The marathon I’ve blogged incessantly about for months is finally
this weekend. Instead of feeling
exciting, I find that I’m a strange combination of apprehensive and melancholy.
The apprehension I understand since nerves are normal before
a race. The melancholy is what is more surprising. It’s not as if I relished the training. I know I won’t miss running so much once the
race is over. Indeed, I’ve been saying for
weeks how much I look forward to just being done.
I suspect my melancholy is born from the fact that I’m pretty
convinced I will not make my goal. I’m
trying to justify the experience faced with anticipated disappointment. I fear a mountain of regret, second guessing
how I trained, lamenting my lack of mental fortitude.
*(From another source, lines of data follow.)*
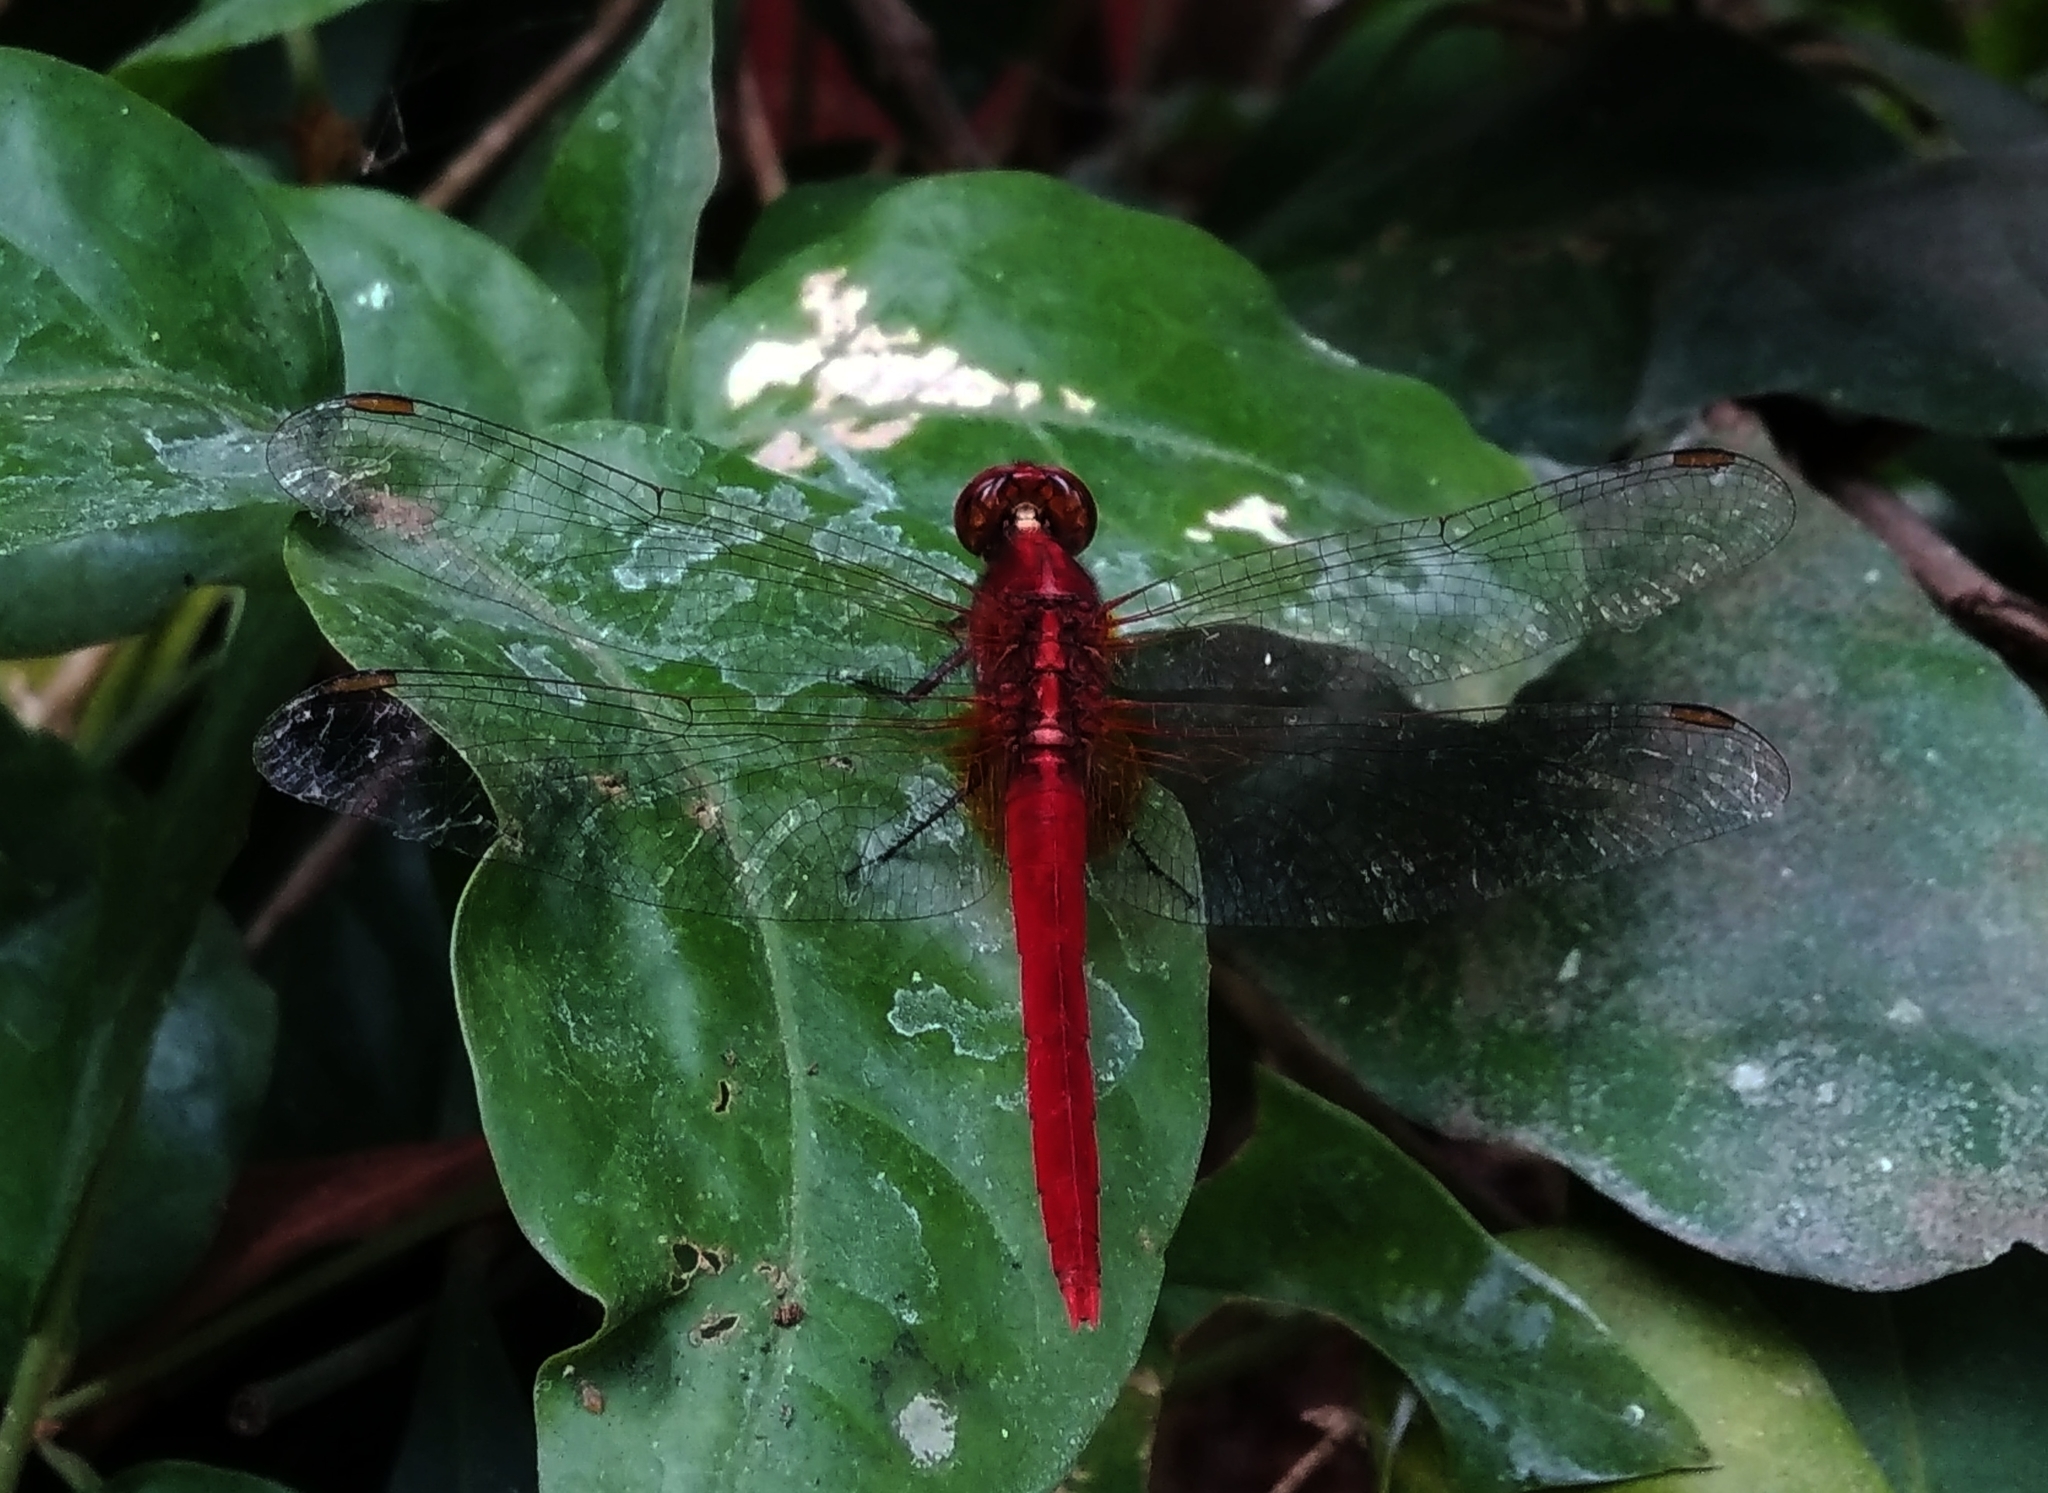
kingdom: Animalia
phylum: Arthropoda
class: Insecta
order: Odonata
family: Libellulidae
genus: Rhodothemis
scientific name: Rhodothemis rufa
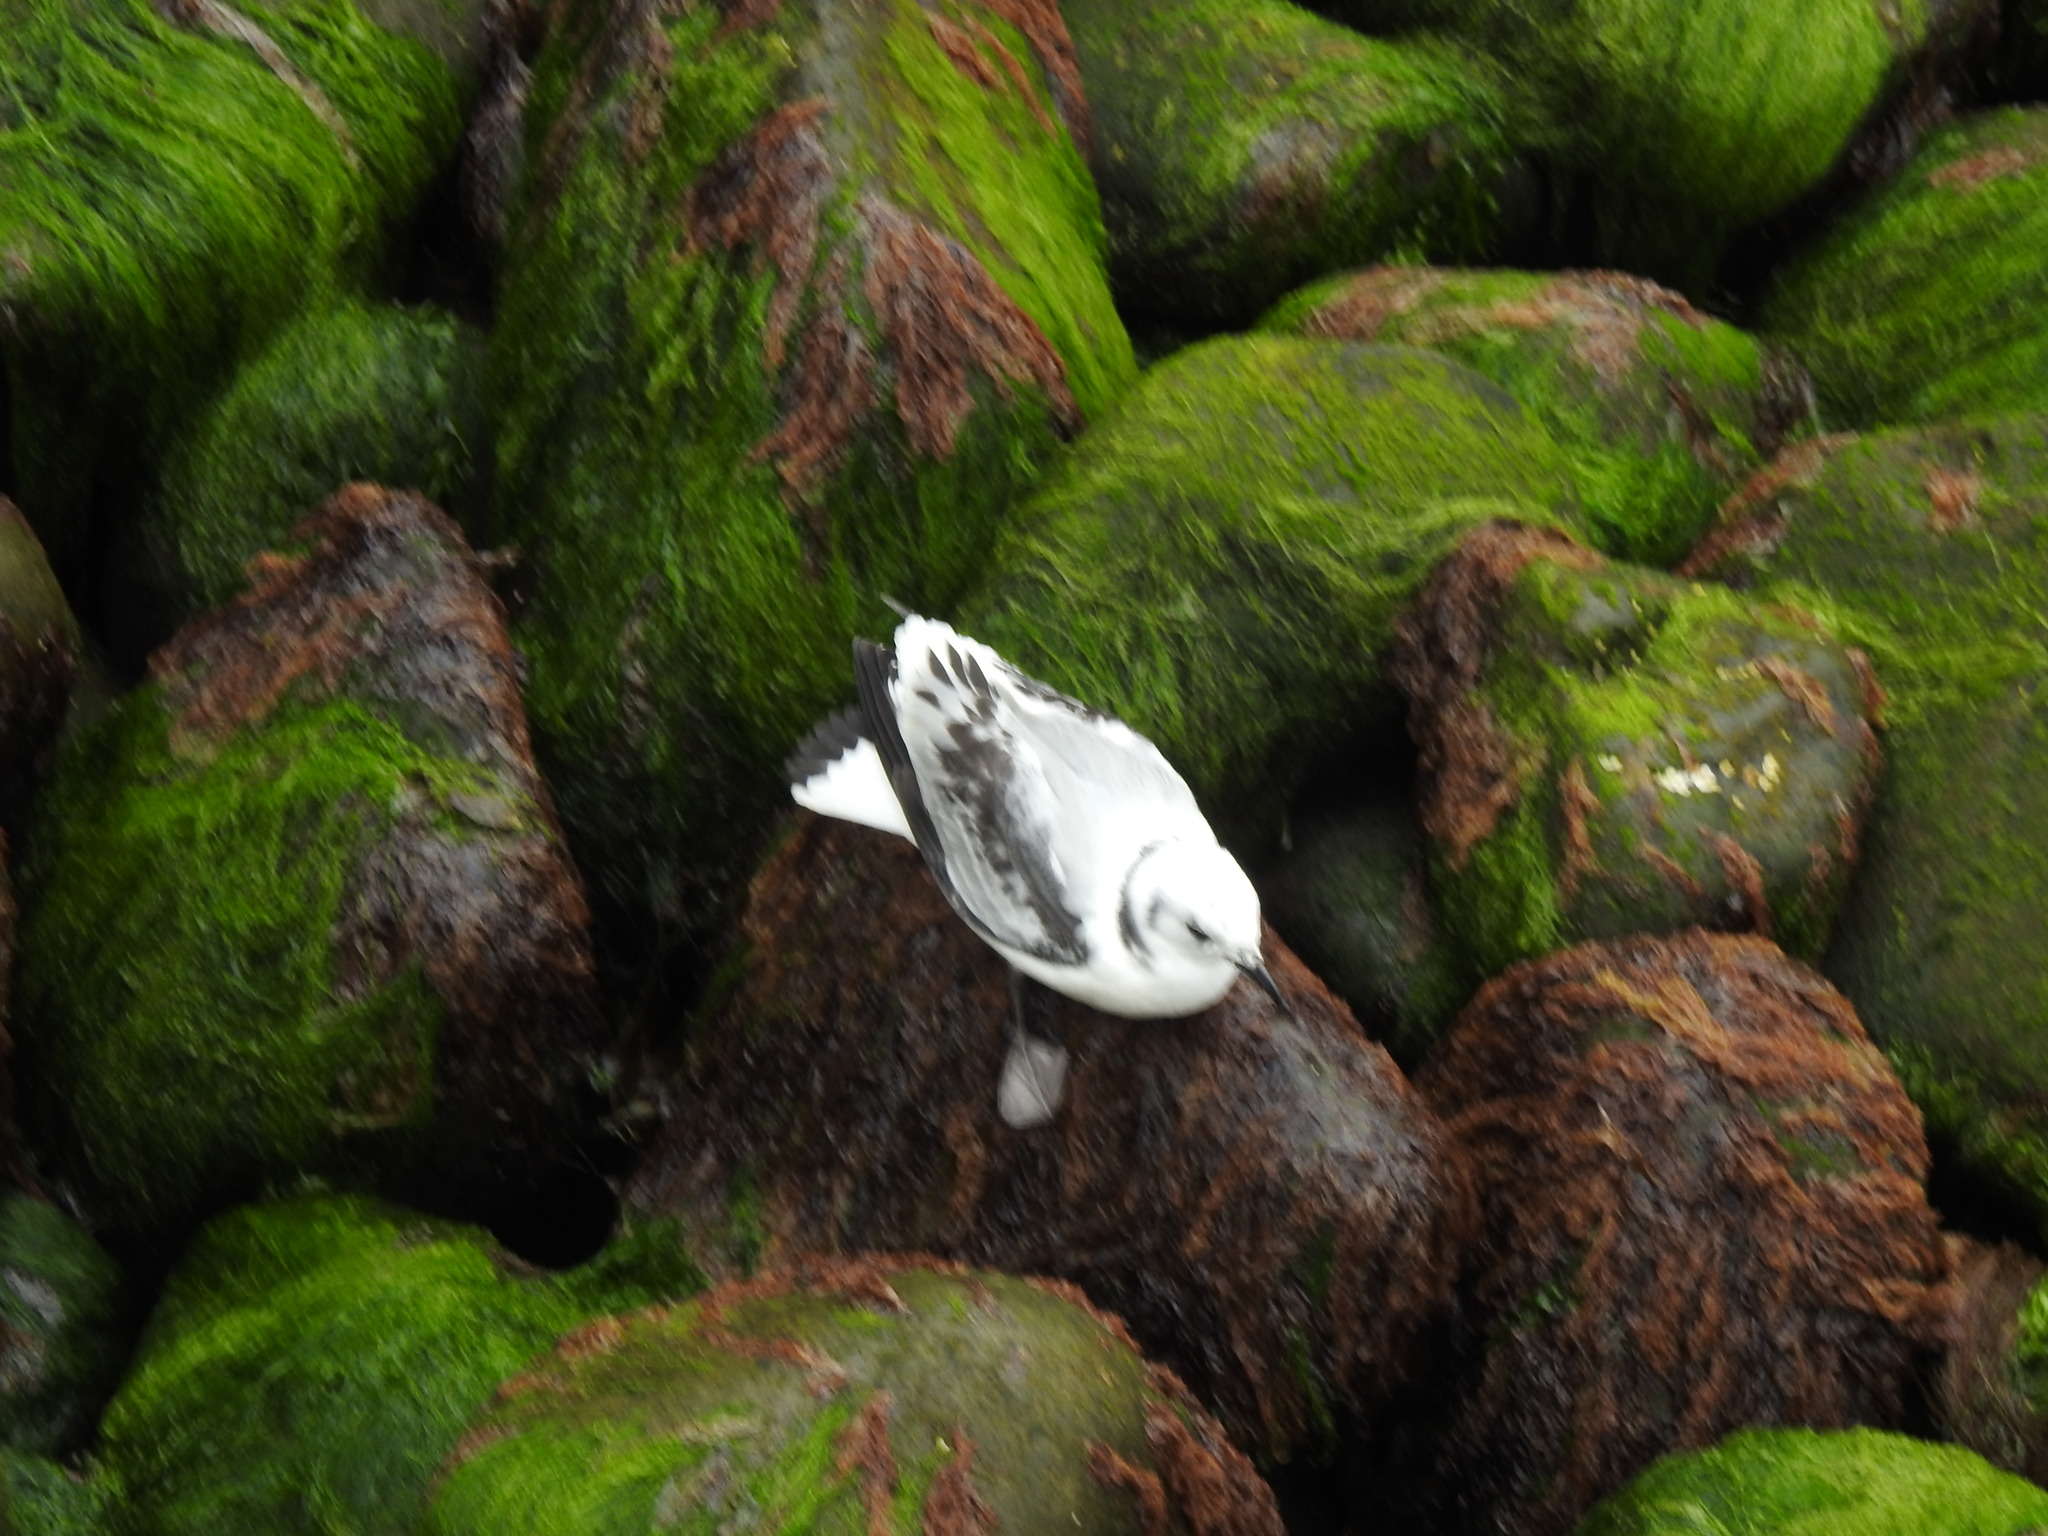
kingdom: Animalia
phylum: Chordata
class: Aves
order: Charadriiformes
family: Laridae
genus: Rissa
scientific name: Rissa tridactyla
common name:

I’ve spent the last few weeks trying to manage my
expectations. A few people have told me
just to “have fun with it”, which is easy to say since most of them are much
more accomplished runners than me. Perhaps
that is because they were able to follow their own advice.
I am trying to keep this whole thing in perspective. Not accomplishing what I set out to do in this
marathon is not a tragedy. It will not
portend failure for any future goals I have in life. It does not impugn me as a person, no matter
how much it feels like it would. Life
goes on. It’s not as if world peace
depends on me crossing the finish line at a certain time, which is a good thing
since I could not fathom such pressure.
I reflect on the past four months and all the things that
happened while we were training for this race.
I traveled through a super typhoon, logged countless miles on the
treadmill, embraced a bedtime that most consider geriatric, said goodbye to a
cheerleader and friend. Four months is a
long time to dedicate to anything, and now that the end is nigh, it feels like
the end will be upon me too soon. I probably
won’t feel that way around mile 10, but it’s a nice reminder that the reward is
the journey, not the destination. I hope
to carry that with me over all 26.2 miles.
If I can remember to do that, regardless of whether I make my goal or
not, I know I will be able to have fun with it.